*** TEKSTFRAGMENT
Dit betekent dat onder meer artikel 153, van de Wet op het primair onderwijs als volgt wordt gewijzigd:

In het eerste lid, eerste volzin, wordt ”gedurende 2 achtereenvolgende schooljaren of in het eerste en derde schooljaar van 3 achtereenvolgende schooljaren” vervangen door ”gedurende 3 achtereenvolgende schooljaren”.

Ook artikel 158, eerste lid, eerste volzin van de wet wordt in die zin gewijzigd dat er alleen nog maar sprake is van de beëindiging van de bekostiging dan wel de opheffing van een nevenvestiging als de nevenvestiging gedurende drie achtereenvolgende schooljaren op de teldatum 1 oktober niet heeft voldaan of geacht wordt niet te hebben voldaan aan een van de voorwaarden genoemd onder a tot en met e van dat artikel.

Anders dan in de bovengenoemde publicatie is vermeld is ook de regeling dat de aanspraak op bekostiging wordt beëindigd, respectievelijk een school moet worden opgeheven, als de school in het eerste en derde schooljaar van drie achtereenvolgende schooljaren niet aan de opheffingsnorm heeft voldaan, bij de voorliggende wetswijziging komen te vervallen. Een en ander geldt uiteraard ook voor de nevenvestigingen in het basisonderwijs.

Met ingang van het schooljaar 2003 - 2004 zal voor de eerste maal worden uitgegaan van de gewijzigde wettelijke bepalingen.
******
**OPDRACHT:** Ga alstublieft verder met het tekstfragment over de gewijzigde opheffingsnorm voor scholen, aansluitend op de laatste zin.
*** AANGELEVERDE GEGEVENS
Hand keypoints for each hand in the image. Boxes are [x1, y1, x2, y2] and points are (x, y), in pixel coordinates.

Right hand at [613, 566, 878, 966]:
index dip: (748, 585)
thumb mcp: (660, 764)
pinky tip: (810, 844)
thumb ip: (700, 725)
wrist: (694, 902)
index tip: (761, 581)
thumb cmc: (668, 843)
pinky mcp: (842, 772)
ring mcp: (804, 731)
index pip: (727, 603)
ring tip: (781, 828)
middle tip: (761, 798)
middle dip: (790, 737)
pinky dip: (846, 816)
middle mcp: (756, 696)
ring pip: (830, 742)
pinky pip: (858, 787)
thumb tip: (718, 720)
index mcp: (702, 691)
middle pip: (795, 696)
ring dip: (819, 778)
******
*** AANGELEVERDE GEGEVENS
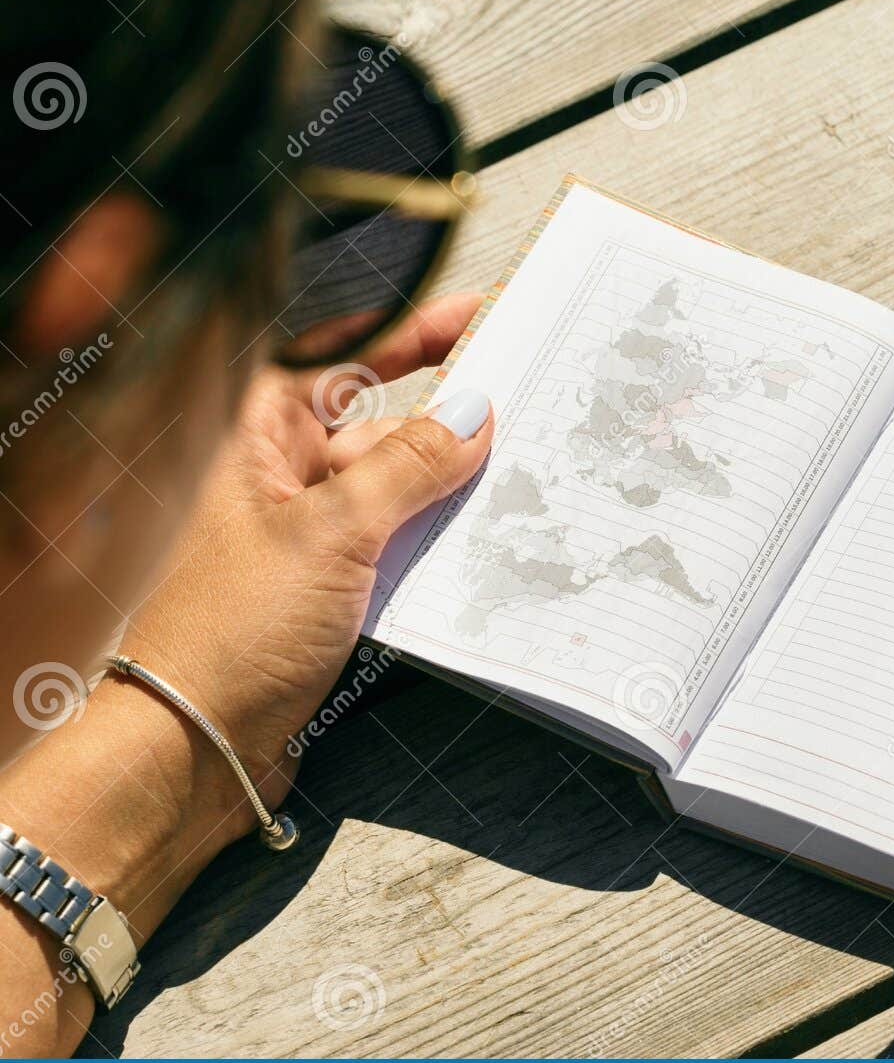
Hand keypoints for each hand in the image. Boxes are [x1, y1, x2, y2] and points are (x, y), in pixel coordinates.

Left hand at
******
*** AANGELEVERDE GEGEVENS
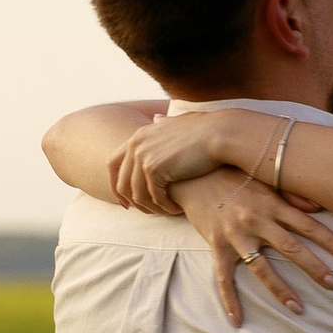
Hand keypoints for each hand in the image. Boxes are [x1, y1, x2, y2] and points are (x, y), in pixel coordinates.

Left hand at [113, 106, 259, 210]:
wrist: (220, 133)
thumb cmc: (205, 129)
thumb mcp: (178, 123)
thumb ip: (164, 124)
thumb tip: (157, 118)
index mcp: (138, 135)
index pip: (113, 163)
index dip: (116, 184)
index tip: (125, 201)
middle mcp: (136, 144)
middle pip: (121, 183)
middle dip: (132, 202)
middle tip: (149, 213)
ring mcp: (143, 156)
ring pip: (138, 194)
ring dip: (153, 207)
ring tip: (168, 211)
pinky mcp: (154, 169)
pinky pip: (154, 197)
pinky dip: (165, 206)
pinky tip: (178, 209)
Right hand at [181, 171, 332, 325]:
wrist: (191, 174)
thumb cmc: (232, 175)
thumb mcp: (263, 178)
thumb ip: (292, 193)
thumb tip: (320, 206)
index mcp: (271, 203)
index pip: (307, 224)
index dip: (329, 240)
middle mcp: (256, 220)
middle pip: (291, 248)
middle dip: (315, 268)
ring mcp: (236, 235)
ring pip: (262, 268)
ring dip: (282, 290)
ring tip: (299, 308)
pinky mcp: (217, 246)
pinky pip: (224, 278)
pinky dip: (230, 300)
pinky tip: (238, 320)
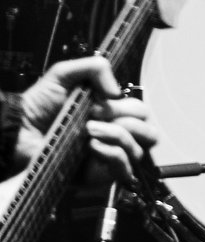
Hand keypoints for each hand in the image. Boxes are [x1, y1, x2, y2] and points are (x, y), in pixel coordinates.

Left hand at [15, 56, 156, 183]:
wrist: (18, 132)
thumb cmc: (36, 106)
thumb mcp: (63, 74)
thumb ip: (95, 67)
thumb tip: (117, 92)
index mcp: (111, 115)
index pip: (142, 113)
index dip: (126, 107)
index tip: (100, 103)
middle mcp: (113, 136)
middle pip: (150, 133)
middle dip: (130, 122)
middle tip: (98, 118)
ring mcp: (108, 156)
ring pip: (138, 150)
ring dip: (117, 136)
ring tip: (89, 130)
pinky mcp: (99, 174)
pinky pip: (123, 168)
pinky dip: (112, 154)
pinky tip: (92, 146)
******
**RESULTAAT:**
Dit betekent in de uitvoering het volgende. Voor 1 januari aanstaande zal er aan de schoolbesturen die basisscholen onder hun bestuur hebben en daarvoor in aanmerking komen, schriftelijk mededeling worden gedaan van het feit dat de betreffende basisschool gedurende drie achtereenvolgende schooljaren wordt bezocht door minder dan het wettelijk vereiste aantal leerlingen. Een en ander wordt, in dit geval, beoordeeld aan de hand van het aantal leerlingen op de school op 1 oktober 2001, 1 oktober 2002 en 1 oktober 2003. Alleen als het aantal leerlingen op alle drie de data minder bedraagt dan wettelijk vereist, zal het bestuur van die school een mededeling hieromtrent ontvangen.

Uiteraard wordt bij het aantal leerlingen rekening gehouden met het opslagpercentage van 3%, zoals bedoeld in artikel 152 van de wet en wordt het aantal leerlingen getoetst aan de opheffingsnorm, die geldt voor het jaar waarin de vergelijking van norm en aantal leerlingen plaatsvindt.

In dit kader wijs ik u er nog op dat er voor alle (delen van) gemeenten in Nederland nieuwe stichtings- en opheffingsnormen zijn gepubliceerd, die ingaan op 1 augustus 2003. Zie hiervoor het Gele Katern nummer 24 van 30 oktober 2002.

Hoewel daartoe geen wettelijke verplichting bestaat geldt voor nevenvestigingen overigens ook dat het bevoegd gezag daarvan door mij jaarlijks voor 1 januari wordt aangeschreven, ongeacht het aantal leerlingen aan de nevenvestiging.

Het buiten beschouwing laten van een nieuwe basisschool bij de berekening van de gemiddelde schoolgrootte

In het verlengde van de hierboven besproken wetswijziging past ook een wijziging van artikel 157 van de Wet op het primair onderwijs. Het artikel voor de wetswijziging bepaalt dat de bekostiging niet zal worden beëindigd dan wel een school niet zal worden opgeheven, als onder meer de gemiddelde schoolgrootte van alle scholen van het bevoegde gezag voldoet aan bepaalde wettelijke vereisten en als de betreffende school door ten minste 23 leerlingen wordt bezocht.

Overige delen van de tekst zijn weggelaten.